• [Task brief] Retype the lines from the one containing "Which series changed" through the one containing "SDS_P1 (µg/m³)", both included, with nothing changed.

━━━ Material provided

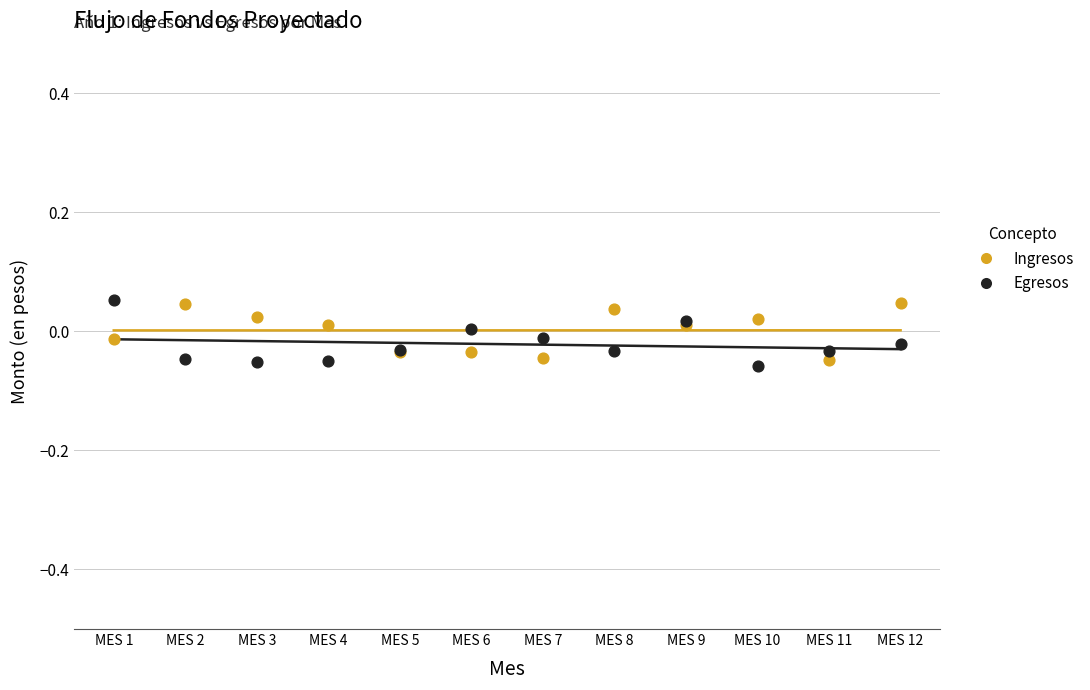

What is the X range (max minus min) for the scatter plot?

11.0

━━━━━━
━━━ Material provided

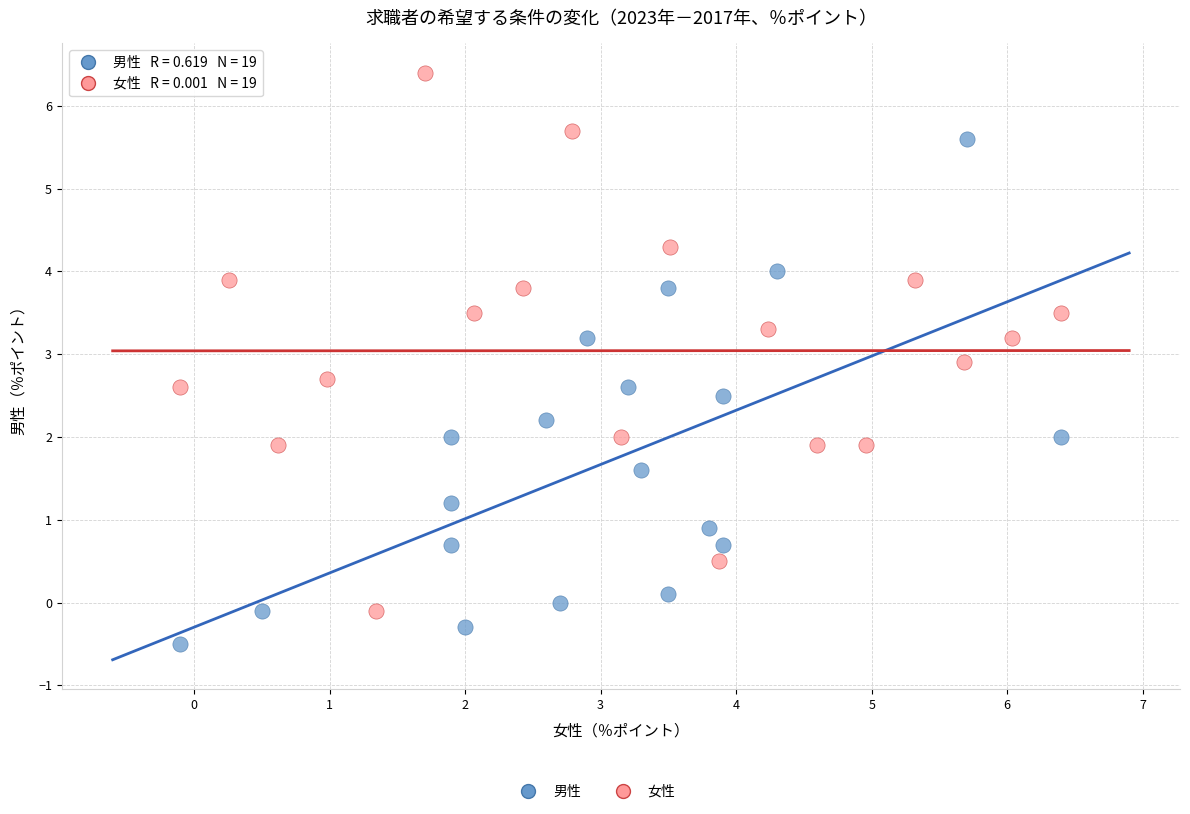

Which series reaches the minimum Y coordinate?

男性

━━━━━━
━━━ Material provided

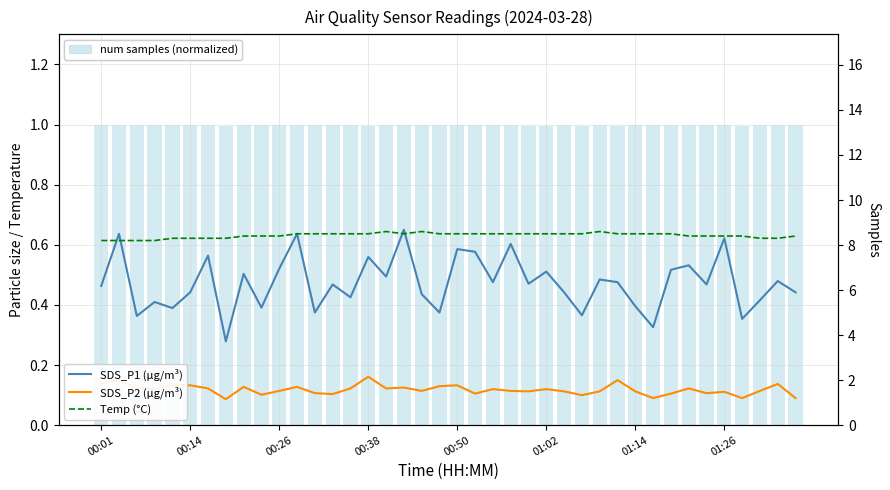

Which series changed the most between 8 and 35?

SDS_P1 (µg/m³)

━━━━━━

• [Answer to the problem]
Which series changed the most between 8 and 35?

SDS_P1 (µg/m³)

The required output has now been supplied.